Passage shown
Posted by nexvucapital on March 8, 2013

We have several themes for debate as our world returns to a period of secular economic growth (this is long-term stuff so day-traders move on):

The USA is entering a secular period of above average economic prosperity after a decade plus of working off the excess:

  • has the most productive labour force
  • is already automated
  • has a ready supply of cheap manufacturing capacity (land)
  • is entering a sustained period of strategic energy advantage
  • has plentiful other natural resources
  • has incredible technical creativity

China will speed up its timetable for urbanization and industrialization:

  • faces a critical ten year period within which to get its urban/industrial population into a ratio that can support its ageing population
  • current urban density numbers are wrong as they include migrant workers and therefore ~400 million people need to move into urban centres over 10 years
  • btw – this is why they build the urban areas before they move the people (living in a tent sucks)
  • btw – this is why they are pushing down urban real estate prices (residential affordability is an issue for an urbanizing society)
  • btw – they recognize these issues and if you have not noticed these folks are organized and have a plan

Europe will continue down the slow path toward a true economic union:

  • see the creation of the USA from 1776 forward
  • failure here will result in the failure of the EU period and that is not an option (they have demonstrated this)
  • then Europe faces its real issue – offsetting its ageing population with immigration (that should be interesting)

Things to do
(a) According to the economic themes post, roughly how many people in China need to move into urban areas over ten years?
(b) Write the next part of the economic themes post, picking up after its last line.
The items after the economic themes post are separate material and are not part of it.

Material supplied
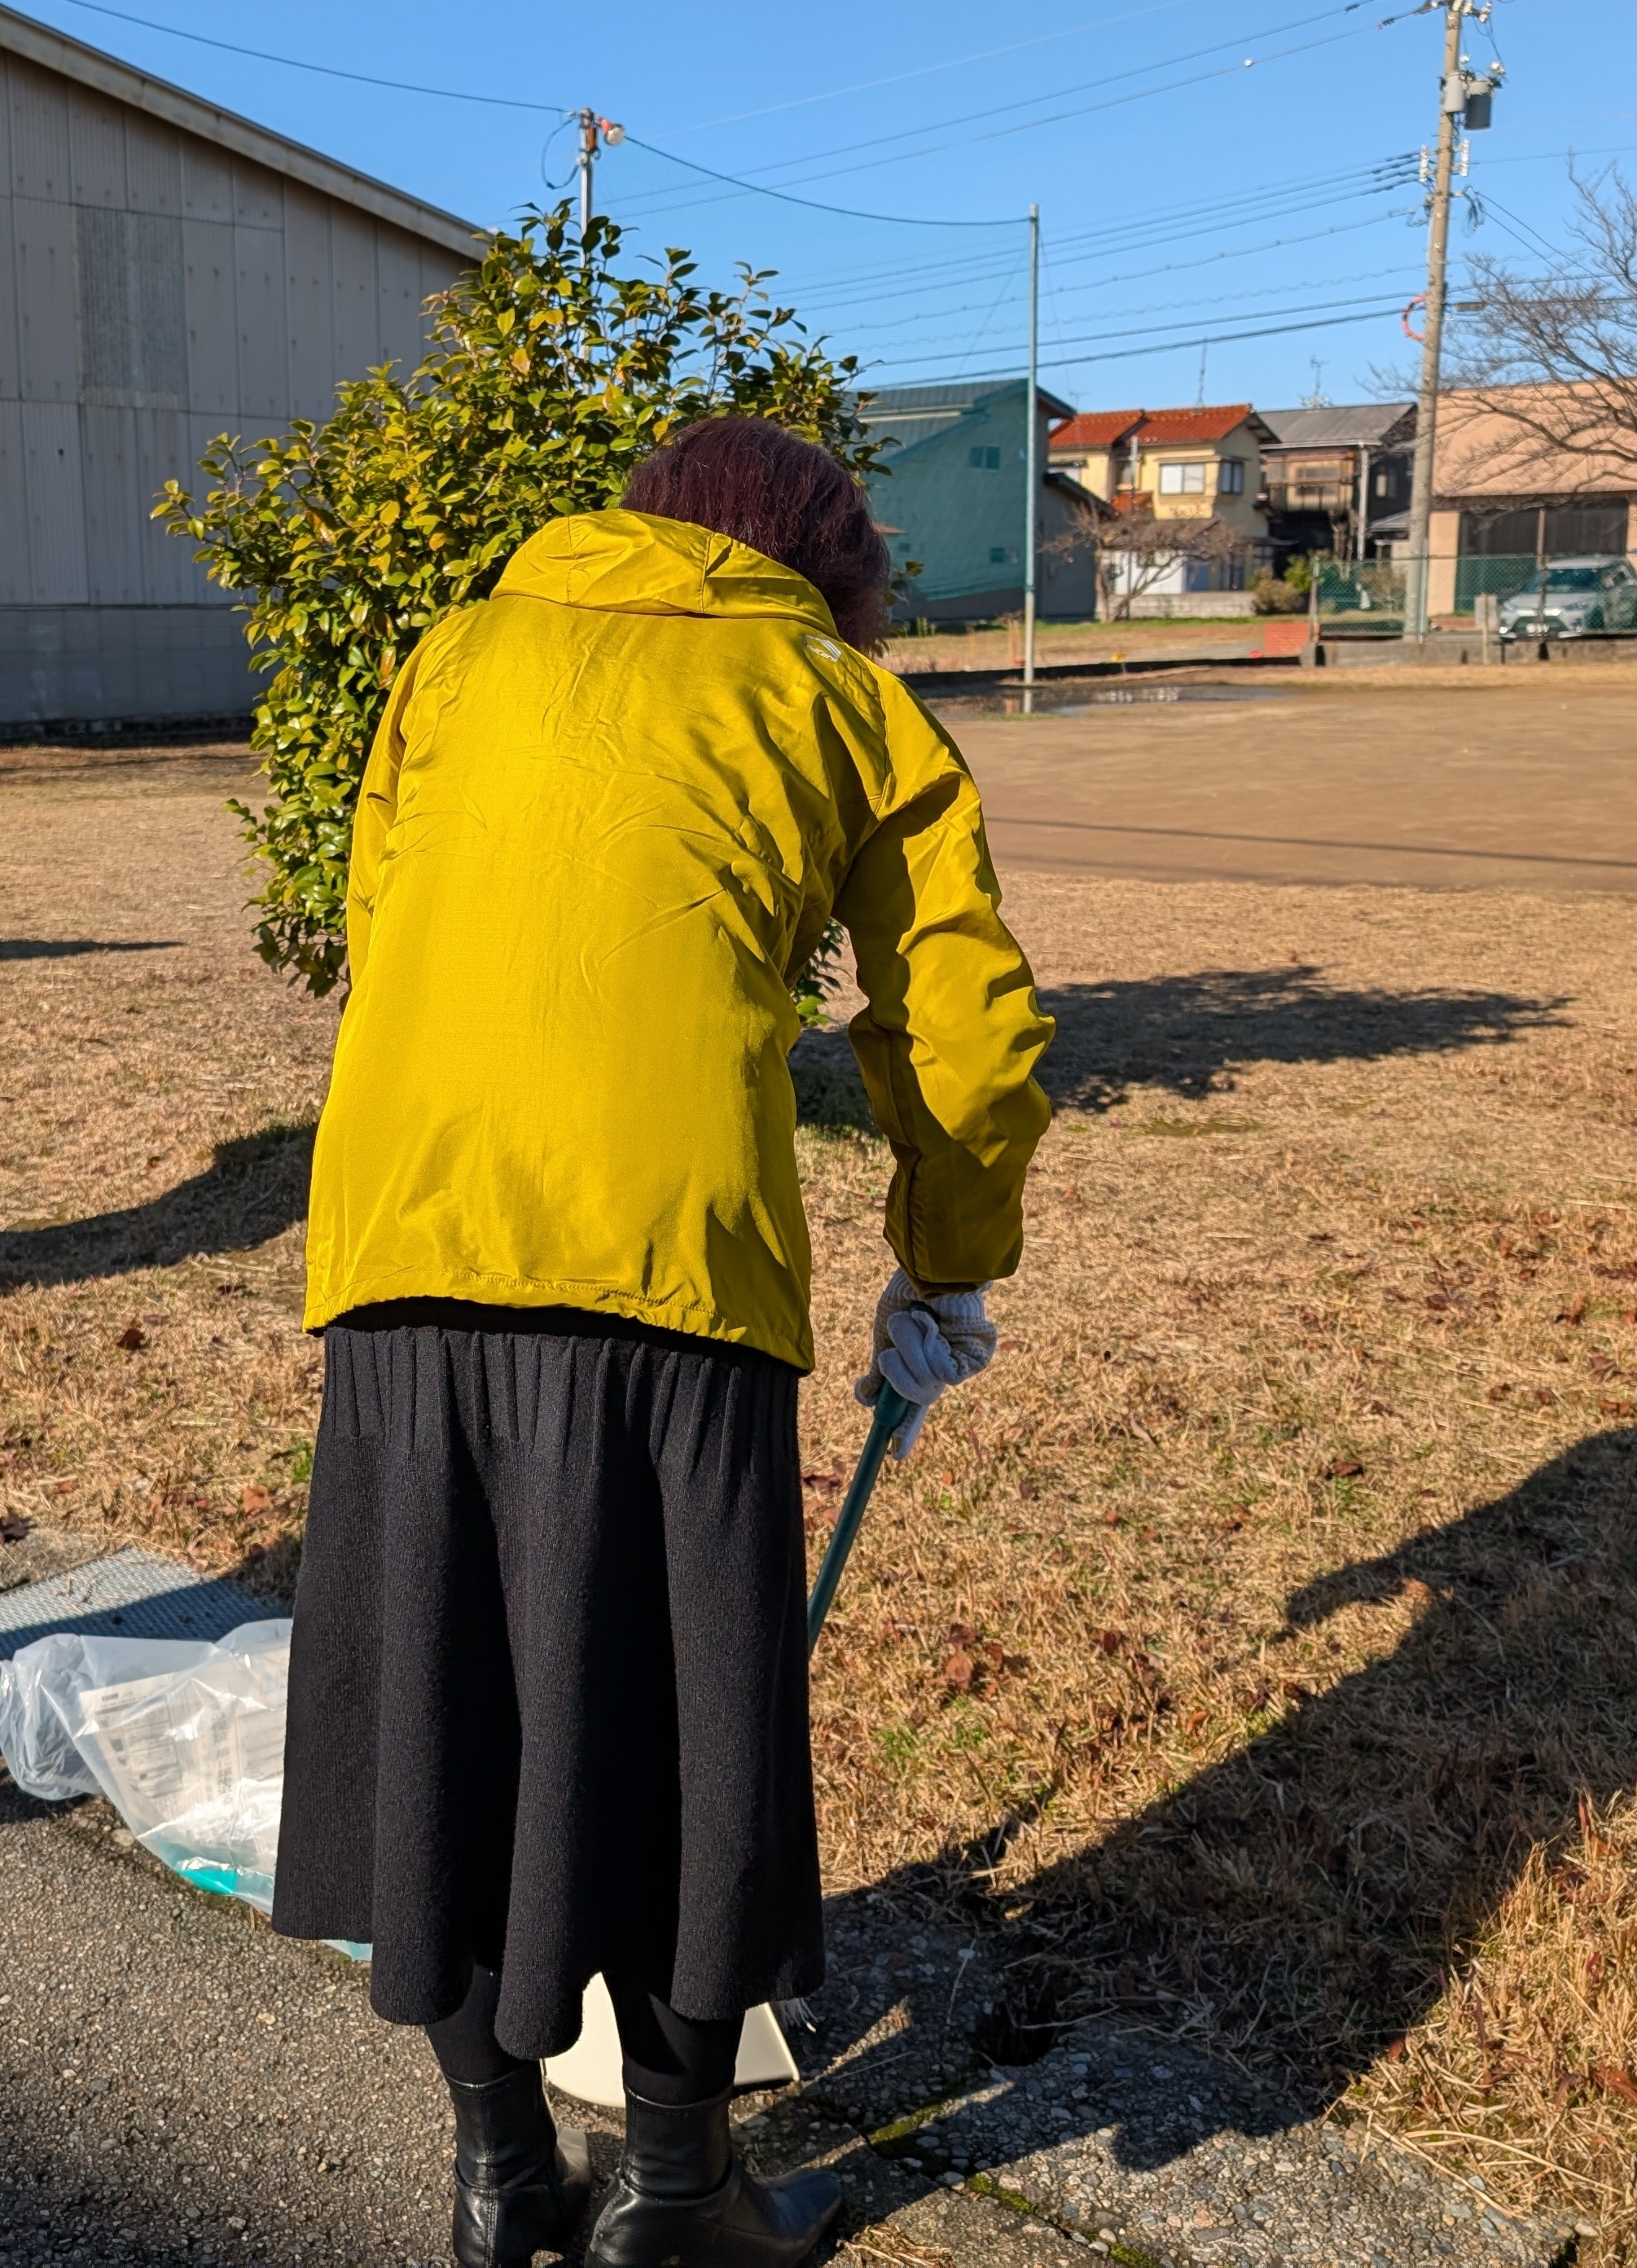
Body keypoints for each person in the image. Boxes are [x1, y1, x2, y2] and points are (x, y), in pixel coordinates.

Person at [274, 416, 1054, 2268]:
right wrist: (940, 1264)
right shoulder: (834, 697)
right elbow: (962, 1027)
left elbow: (386, 925)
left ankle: (495, 2170)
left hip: (403, 1246)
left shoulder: (453, 651)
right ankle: (675, 2194)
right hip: (668, 1264)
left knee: (448, 1712)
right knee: (694, 1731)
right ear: (825, 560)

Answer section
(a) About 400 million people.

(b)
  • Note: Spain is actually in the enviable position of having a large pool of unemployed skilled workers

The 30 year waterfall of new entrants into the global skilled labour pool from China, India and the Former Soviet Union (FSU) is over:

  • the global skilled labour pool has more than doubled in the past +30 years
  • real wages for the skilled workers of the world are about to rise and with it the economic power of the global middle class
  • Sub-Saharan Africa is the last large untapped labour pool and represents a small percentage of the 3.0 billion current skilled labour pool
  • the excess rents paid to the capital component of the three factors of production (Land, Labour and Capital) is about to be shared more equitably with Labour
  • the next big issue will be a shrinking global labour pool and the rise of collective labour activity in China, India and the FSU

The current Debt/Deficit to GDP issues in the developed and developing world are going to be reduced via growth over time (see 1950 to 1965):

  • firstly, these debts were necessary to avoid a global economic catastrophe
  • fiscal discipline is the mantra of the voting populations (delicate now) of the consistent economic performers in the developed world
  • subsequently, politicians in these regions will be forced to exercise fiscal discipline by their populations
  • contrary to current economic prognosticators the revenue side can be increased by raising taxes (this is debatable) and/or by increased taxable incomes
  • the expenditure side will move toward deficit reduction as increasing real wages will offset the 30 year effort by government to subsidize wages via entitlements etc. while the distortions in the global skilled labour pool (see above) worked their way through the system

In conclusion, despite the best efforts of governments around the world to interfere in the market mechanism for handling secular shocks the markets are a force of nature and never discount the human need to make life better for our offspring (btw – another force of nature).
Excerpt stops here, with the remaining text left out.